Thanks for all the great feed back, it's nice to have connections like your friend at DCX. You have gone out of your way, thanks a million!! Yes, the Mega cab has two vents at the bottom of the center console for the rear seating area.

For everyone else, before I even took the truck into the first dealer I documented everything and the conditions during the checks: This is very important and do your homework. When the first dealer told me he recorded 40 at the vents I said sorry no way. I have a thermometer in my console and I will check it on the drive home. I called him the next day with the "facts".

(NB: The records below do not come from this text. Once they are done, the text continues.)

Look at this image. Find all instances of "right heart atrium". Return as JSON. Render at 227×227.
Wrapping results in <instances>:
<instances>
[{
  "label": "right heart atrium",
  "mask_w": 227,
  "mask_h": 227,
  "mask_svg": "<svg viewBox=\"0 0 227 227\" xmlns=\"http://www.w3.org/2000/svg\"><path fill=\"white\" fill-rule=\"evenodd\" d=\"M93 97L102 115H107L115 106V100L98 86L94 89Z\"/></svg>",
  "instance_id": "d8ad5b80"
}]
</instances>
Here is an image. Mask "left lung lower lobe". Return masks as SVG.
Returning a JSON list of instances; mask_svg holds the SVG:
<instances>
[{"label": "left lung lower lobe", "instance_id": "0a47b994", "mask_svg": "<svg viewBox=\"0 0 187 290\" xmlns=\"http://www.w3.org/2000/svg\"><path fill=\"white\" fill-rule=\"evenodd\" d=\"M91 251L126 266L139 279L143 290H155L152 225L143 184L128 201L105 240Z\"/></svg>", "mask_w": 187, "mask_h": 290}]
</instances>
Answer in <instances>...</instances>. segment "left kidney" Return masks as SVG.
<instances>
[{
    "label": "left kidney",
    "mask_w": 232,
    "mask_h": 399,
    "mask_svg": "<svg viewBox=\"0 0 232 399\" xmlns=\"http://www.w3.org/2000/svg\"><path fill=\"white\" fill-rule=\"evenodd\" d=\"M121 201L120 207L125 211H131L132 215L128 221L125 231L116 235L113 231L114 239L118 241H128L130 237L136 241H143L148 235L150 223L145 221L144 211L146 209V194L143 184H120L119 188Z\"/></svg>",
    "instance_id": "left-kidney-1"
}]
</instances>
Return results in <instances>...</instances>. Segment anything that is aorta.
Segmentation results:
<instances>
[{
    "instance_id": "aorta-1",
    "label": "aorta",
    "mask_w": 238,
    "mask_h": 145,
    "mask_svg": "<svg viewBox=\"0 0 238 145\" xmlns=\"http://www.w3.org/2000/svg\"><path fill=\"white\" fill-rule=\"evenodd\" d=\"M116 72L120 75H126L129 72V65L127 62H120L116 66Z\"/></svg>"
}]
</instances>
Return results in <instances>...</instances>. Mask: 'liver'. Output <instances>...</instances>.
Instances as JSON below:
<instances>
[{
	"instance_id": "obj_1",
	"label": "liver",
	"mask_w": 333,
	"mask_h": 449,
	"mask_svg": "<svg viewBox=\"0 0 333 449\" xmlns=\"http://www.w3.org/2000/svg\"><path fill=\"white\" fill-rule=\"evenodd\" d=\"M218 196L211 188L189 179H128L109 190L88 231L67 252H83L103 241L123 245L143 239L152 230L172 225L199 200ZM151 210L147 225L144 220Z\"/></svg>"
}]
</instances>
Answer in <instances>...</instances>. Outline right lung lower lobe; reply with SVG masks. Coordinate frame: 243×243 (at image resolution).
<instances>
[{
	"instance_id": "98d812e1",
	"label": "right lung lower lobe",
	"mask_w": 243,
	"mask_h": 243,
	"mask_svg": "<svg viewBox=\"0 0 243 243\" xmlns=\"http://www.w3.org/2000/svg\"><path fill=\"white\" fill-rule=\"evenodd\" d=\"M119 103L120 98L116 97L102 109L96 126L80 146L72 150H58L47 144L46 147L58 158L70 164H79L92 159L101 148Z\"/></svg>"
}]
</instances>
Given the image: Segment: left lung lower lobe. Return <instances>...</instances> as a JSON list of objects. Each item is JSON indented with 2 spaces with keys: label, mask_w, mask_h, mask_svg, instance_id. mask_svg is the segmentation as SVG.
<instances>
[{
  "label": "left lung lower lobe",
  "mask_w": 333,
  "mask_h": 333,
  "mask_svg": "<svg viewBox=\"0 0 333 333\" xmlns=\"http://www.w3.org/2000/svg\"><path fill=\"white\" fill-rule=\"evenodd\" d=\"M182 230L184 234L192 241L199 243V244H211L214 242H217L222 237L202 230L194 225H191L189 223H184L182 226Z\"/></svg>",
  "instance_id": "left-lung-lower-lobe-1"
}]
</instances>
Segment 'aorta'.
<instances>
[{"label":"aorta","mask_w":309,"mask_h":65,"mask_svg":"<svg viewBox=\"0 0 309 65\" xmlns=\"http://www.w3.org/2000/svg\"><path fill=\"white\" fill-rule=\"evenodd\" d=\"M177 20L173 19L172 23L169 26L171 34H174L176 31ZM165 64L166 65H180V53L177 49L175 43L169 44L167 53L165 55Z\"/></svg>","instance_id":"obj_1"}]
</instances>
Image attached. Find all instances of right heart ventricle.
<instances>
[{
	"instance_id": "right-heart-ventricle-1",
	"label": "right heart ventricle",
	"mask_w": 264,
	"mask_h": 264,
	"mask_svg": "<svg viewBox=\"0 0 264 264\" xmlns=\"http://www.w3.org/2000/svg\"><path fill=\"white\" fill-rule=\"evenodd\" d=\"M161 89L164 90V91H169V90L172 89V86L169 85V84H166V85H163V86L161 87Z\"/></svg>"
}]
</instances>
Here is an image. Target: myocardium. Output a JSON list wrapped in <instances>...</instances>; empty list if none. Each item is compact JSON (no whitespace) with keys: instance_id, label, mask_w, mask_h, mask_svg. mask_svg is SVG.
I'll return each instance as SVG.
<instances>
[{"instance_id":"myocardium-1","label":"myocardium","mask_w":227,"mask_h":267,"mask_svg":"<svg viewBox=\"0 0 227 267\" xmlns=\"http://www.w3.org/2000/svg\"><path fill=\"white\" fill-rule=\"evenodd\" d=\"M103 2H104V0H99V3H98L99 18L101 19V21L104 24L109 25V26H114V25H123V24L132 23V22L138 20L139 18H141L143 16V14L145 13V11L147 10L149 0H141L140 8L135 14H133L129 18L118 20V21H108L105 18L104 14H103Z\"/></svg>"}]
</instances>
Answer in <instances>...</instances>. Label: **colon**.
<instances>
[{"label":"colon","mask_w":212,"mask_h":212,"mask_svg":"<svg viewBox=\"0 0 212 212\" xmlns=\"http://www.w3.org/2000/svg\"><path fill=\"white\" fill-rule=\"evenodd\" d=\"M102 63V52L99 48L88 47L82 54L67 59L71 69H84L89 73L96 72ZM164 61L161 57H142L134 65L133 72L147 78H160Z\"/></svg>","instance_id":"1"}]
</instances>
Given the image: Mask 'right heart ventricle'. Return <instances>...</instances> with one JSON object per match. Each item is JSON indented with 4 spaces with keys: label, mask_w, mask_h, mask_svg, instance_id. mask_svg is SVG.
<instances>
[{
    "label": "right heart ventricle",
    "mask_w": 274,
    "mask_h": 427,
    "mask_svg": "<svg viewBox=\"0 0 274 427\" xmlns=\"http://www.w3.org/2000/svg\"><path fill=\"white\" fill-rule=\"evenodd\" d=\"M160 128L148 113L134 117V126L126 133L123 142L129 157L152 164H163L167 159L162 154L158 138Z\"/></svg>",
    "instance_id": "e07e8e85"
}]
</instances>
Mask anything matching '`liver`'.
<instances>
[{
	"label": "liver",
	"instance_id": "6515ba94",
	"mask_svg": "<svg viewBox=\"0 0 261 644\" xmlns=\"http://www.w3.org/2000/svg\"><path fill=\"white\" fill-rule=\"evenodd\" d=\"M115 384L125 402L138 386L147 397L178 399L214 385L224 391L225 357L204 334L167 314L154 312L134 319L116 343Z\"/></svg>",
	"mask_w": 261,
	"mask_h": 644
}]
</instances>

When I do my testing I follow the same test procedure.
1.The A/C is on recirculate-
2.Using a digital Blue Point A/C test thermometer. Verified in a 68 degree climate controlled inspection room. The therm has a 1 degree above actual error-
3.After all windows have been opened 5 minutes I turn the fan on high setting/recirculate and close it up.
4. After 5 minutes of driving, turn fan down one notch, you will notice a temp drop at the vents (center or drivers) of 2-8 degrees in 3-10 minutes. This is because you are allowing the evaporator to work more effieciently. Area vs CFM of air flow.
5. Record cabin temp at drivers head, rear seat and rear head rest. Cabin get abot 83 degrees at best, still warm for 5 people on a road trip!

I have owned several large vehicles (Ford van, full size Bronco, currently a Chev. Suburban) and have taken cabin size into consideration. Yes two vehicles had dual air, but even running with the front only it will raise the hair on your arms, it gets cold! Currently our 02 Suburban will freeze you out with only the front A/C. The Sub. is Indiglo blue (dark color) with a charcoal interior, it blows 48 degree air all the time 2-3 minutes after start up.

I will see what happens next week when they install the new and improve blower case. I will post the results.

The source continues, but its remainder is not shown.